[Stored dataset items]

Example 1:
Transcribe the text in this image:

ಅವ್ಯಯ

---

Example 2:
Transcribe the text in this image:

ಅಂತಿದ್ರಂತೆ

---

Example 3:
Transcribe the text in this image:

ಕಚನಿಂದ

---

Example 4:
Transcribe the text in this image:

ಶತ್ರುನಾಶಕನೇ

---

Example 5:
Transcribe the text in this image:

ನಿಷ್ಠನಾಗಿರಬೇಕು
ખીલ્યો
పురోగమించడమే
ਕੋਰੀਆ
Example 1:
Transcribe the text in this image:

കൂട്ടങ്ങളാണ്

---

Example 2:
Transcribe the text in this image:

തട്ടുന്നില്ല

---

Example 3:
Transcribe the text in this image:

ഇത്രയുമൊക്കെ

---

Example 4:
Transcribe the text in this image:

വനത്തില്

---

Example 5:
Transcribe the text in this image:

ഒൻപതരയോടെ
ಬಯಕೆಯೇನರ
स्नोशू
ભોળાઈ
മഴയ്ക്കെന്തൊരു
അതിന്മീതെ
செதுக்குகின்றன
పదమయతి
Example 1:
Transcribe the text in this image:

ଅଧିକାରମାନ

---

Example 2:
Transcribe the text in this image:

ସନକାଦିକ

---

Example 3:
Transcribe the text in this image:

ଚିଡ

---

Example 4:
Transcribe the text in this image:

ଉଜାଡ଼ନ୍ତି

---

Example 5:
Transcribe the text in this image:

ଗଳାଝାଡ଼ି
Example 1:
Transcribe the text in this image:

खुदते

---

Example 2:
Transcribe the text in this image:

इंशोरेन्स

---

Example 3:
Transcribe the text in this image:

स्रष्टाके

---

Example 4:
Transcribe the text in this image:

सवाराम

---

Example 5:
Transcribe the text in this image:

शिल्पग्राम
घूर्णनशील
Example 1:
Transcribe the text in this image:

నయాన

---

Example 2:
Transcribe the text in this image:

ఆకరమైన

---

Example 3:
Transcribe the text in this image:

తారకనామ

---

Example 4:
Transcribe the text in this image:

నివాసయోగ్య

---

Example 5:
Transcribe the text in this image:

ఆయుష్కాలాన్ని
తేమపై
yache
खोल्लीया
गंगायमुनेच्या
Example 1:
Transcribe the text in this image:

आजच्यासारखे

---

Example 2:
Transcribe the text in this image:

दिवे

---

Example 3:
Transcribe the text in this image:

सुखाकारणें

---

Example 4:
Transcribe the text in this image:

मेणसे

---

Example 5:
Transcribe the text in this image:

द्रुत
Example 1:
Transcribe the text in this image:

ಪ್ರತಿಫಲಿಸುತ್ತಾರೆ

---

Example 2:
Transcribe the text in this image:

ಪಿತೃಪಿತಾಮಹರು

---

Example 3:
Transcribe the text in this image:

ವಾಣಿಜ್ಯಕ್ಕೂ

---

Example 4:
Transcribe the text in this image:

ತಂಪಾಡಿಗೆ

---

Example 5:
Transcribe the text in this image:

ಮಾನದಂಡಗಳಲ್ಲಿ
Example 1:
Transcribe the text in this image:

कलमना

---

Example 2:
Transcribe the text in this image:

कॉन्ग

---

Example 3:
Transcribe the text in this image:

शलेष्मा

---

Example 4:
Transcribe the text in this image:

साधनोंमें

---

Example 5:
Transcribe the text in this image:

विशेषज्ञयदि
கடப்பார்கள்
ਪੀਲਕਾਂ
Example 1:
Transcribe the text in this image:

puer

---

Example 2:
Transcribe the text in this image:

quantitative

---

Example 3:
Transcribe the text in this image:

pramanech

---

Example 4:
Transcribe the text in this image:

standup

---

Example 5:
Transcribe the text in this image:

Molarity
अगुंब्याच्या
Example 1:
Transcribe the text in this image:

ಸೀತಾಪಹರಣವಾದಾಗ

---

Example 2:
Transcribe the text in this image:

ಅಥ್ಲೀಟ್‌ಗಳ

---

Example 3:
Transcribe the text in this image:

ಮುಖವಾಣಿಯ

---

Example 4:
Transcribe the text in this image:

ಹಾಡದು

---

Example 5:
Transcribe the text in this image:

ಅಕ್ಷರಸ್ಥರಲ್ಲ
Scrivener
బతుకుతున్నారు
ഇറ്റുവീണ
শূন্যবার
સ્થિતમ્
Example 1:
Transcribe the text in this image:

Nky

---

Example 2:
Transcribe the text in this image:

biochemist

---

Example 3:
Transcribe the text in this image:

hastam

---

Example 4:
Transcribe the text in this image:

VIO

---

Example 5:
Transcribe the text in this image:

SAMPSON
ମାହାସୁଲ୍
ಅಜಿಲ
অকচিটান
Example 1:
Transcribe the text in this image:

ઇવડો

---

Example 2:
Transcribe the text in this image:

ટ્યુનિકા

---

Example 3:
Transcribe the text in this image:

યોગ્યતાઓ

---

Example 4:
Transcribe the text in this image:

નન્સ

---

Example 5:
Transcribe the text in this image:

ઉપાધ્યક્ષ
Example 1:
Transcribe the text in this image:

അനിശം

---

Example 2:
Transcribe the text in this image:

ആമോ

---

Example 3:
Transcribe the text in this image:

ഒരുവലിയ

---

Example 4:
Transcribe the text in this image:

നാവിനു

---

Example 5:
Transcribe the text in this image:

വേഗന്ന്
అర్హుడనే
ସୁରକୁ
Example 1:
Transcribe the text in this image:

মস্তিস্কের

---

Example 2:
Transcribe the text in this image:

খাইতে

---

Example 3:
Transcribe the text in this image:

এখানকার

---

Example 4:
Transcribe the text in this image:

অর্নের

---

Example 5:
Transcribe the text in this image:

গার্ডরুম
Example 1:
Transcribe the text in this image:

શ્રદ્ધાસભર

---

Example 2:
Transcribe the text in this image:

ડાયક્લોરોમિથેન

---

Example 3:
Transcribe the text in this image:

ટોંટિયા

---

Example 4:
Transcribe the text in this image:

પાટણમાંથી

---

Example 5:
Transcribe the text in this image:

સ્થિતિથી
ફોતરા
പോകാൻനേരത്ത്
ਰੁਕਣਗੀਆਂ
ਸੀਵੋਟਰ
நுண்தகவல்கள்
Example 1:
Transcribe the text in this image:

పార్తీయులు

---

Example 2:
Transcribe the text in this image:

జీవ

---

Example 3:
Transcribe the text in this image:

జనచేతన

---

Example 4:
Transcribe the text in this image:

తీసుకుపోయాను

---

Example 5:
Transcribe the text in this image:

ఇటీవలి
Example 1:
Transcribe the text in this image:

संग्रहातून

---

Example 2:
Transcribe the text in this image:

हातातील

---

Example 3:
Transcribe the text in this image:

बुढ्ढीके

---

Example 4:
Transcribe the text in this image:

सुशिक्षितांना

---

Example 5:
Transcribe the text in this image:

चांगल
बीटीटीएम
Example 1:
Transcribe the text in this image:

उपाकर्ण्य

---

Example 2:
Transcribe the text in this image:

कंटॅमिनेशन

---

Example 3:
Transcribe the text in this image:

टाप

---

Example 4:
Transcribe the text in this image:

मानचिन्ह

• PROMPT
Every record, start to finish: reproduce it word for word.

• RESPONSE AREA
Example 1:
Transcribe the text in this image:

ಅವ್ಯಯ

---

Example 2:
Transcribe the text in this image:

ಅಂತಿದ್ರಂತೆ

---

Example 3:
Transcribe the text in this image:

ಕಚನಿಂದ

---

Example 4:
Transcribe the text in this image:

ಶತ್ರುನಾಶಕನೇ

---

Example 5:
Transcribe the text in this image:

ನಿಷ್ಠನಾಗಿರಬೇಕು
ખીલ્યો
పురోగమించడమే
ਕੋਰੀਆ
Example 1:
Transcribe the text in this image:

കൂട്ടങ്ങളാണ്

---

Example 2:
Transcribe the text in this image:

തട്ടുന്നില്ല

---

Example 3:
Transcribe the text in this image:

ഇത്രയുമൊക്കെ

---

Example 4:
Transcribe the text in this image:

വനത്തില്

---

Example 5:
Transcribe the text in this image:

ഒൻപതരയോടെ
ಬಯಕೆಯೇನರ
स्नोशू
ભોળાઈ
മഴയ്ക്കെന്തൊരു
അതിന്മീതെ
செதுக்குகின்றன
పదమయతి
Example 1:
Transcribe the text in this image:

ଅଧିକାରମାନ

---

Example 2:
Transcribe the text in this image:

ସନକାଦିକ

---

Example 3:
Transcribe the text in this image:

ଚିଡ

---

Example 4:
Transcribe the text in this image:

ଉଜାଡ଼ନ୍ତି

---

Example 5:
Transcribe the text in this image:

ଗଳାଝାଡ଼ି
Example 1:
Transcribe the text in this image:

खुदते

---

Example 2:
Transcribe the text in this image:

इंशोरेन्स

---

Example 3:
Transcribe the text in this image:

स्रष्टाके

---

Example 4:
Transcribe the text in this image:

सवाराम

---

Example 5:
Transcribe the text in this image:

शिल्पग्राम
घूर्णनशील
Example 1:
Transcribe the text in this image:

నయాన

---

Example 2:
Transcribe the text in this image:

ఆకరమైన

---

Example 3:
Transcribe the text in this image:

తారకనామ

---

Example 4:
Transcribe the text in this image:

నివాసయోగ్య

---

Example 5:
Transcribe the text in this image:

ఆయుష్కాలాన్ని
తేమపై
yache
खोल्लीया
गंगायमुनेच्या
Example 1:
Transcribe the text in this image:

आजच्यासारखे

---

Example 2:
Transcribe the text in this image:

दिवे

---

Example 3:
Transcribe the text in this image:

सुखाकारणें

---

Example 4:
Transcribe the text in this image:

मेणसे

---

Example 5:
Transcribe the text in this image:

द्रुत
Example 1:
Transcribe the text in this image:

ಪ್ರತಿಫಲಿಸುತ್ತಾರೆ

---

Example 2:
Transcribe the text in this image:

ಪಿತೃಪಿತಾಮಹರು

---

Example 3:
Transcribe the text in this image:

ವಾಣಿಜ್ಯಕ್ಕೂ

---

Example 4:
Transcribe the text in this image:

ತಂಪಾಡಿಗೆ

---

Example 5:
Transcribe the text in this image:

ಮಾನದಂಡಗಳಲ್ಲಿ
Example 1:
Transcribe the text in this image:

कलमना

---

Example 2:
Transcribe the text in this image:

कॉन्ग

---

Example 3:
Transcribe the text in this image:

शलेष्मा

---

Example 4:
Transcribe the text in this image:

साधनोंमें

---

Example 5:
Transcribe the text in this image:

विशेषज्ञयदि
கடப்பார்கள்
ਪੀਲਕਾਂ
Example 1:
Transcribe the text in this image:

puer

---

Example 2:
Transcribe the text in this image:

quantitative

---

Example 3:
Transcribe the text in this image:

pramanech

---

Example 4:
Transcribe the text in this image:

standup

---

Example 5:
Transcribe the text in this image:

Molarity
अगुंब्याच्या
Example 1:
Transcribe the text in this image:

ಸೀತಾಪಹರಣವಾದಾಗ

---

Example 2:
Transcribe the text in this image:

ಅಥ್ಲೀಟ್‌ಗಳ

---

Example 3:
Transcribe the text in this image:

ಮುಖವಾಣಿಯ

---

Example 4:
Transcribe the text in this image:

ಹಾಡದು

---

Example 5:
Transcribe the text in this image:

ಅಕ್ಷರಸ್ಥರಲ್ಲ
Scrivener
బతుకుతున్నారు
ഇറ്റുവീണ
শূন্যবার
સ્થિતમ્
Example 1:
Transcribe the text in this image:

Nky

---

Example 2:
Transcribe the text in this image:

biochemist

---

Example 3:
Transcribe the text in this image:

hastam

---

Example 4:
Transcribe the text in this image:

VIO

---

Example 5:
Transcribe the text in this image:

SAMPSON
ମାହାସୁଲ୍
ಅಜಿಲ
অকচিটান
Example 1:
Transcribe the text in this image:

ઇવડો

---

Example 2:
Transcribe the text in this image:

ટ્યુનિકા

---

Example 3:
Transcribe the text in this image:

યોગ્યતાઓ

---

Example 4:
Transcribe the text in this image:

નન્સ

---

Example 5:
Transcribe the text in this image:

ઉપાધ્યક્ષ
Example 1:
Transcribe the text in this image:

അനിശം

---

Example 2:
Transcribe the text in this image:

ആമോ

---

Example 3:
Transcribe the text in this image:

ഒരുവലിയ

---

Example 4:
Transcribe the text in this image:

നാവിനു

---

Example 5:
Transcribe the text in this image:

വേഗന്ന്
అర్హుడనే
ସୁରକୁ
Example 1:
Transcribe the text in this image:

মস্তিস্কের

---

Example 2:
Transcribe the text in this image:

খাইতে

---

Example 3:
Transcribe the text in this image:

এখানকার

---

Example 4:
Transcribe the text in this image:

অর্নের

---

Example 5:
Transcribe the text in this image:

গার্ডরুম
Example 1:
Transcribe the text in this image:

શ્રદ્ધાસભર

---

Example 2:
Transcribe the text in this image:

ડાયક્લોરોમિથેન

---

Example 3:
Transcribe the text in this image:

ટોંટિયા

---

Example 4:
Transcribe the text in this image:

પાટણમાંથી

---

Example 5:
Transcribe the text in this image:

સ્થિતિથી
ફોતરા
പോകാൻനേരത്ത്
ਰੁਕਣਗੀਆਂ
ਸੀਵੋਟਰ
நுண்தகவல்கள்
Example 1:
Transcribe the text in this image:

పార్తీయులు

---

Example 2:
Transcribe the text in this image:

జీవ

---

Example 3:
Transcribe the text in this image:

జనచేతన

---

Example 4:
Transcribe the text in this image:

తీసుకుపోయాను

---

Example 5:
Transcribe the text in this image:

ఇటీవలి
Example 1:
Transcribe the text in this image:

संग्रहातून

---

Example 2:
Transcribe the text in this image:

हातातील

---

Example 3:
Transcribe the text in this image:

बुढ्ढीके

---

Example 4:
Transcribe the text in this image:

सुशिक्षितांना

---

Example 5:
Transcribe the text in this image:

चांगल
बीटीटीएम
Example 1:
Transcribe the text in this image:

उपाकर्ण्य

---

Example 2:
Transcribe the text in this image:

कंटॅमिनेशन

---

Example 3:
Transcribe the text in this image:

टाप

---

Example 4:
Transcribe the text in this image:

मानचिन्ह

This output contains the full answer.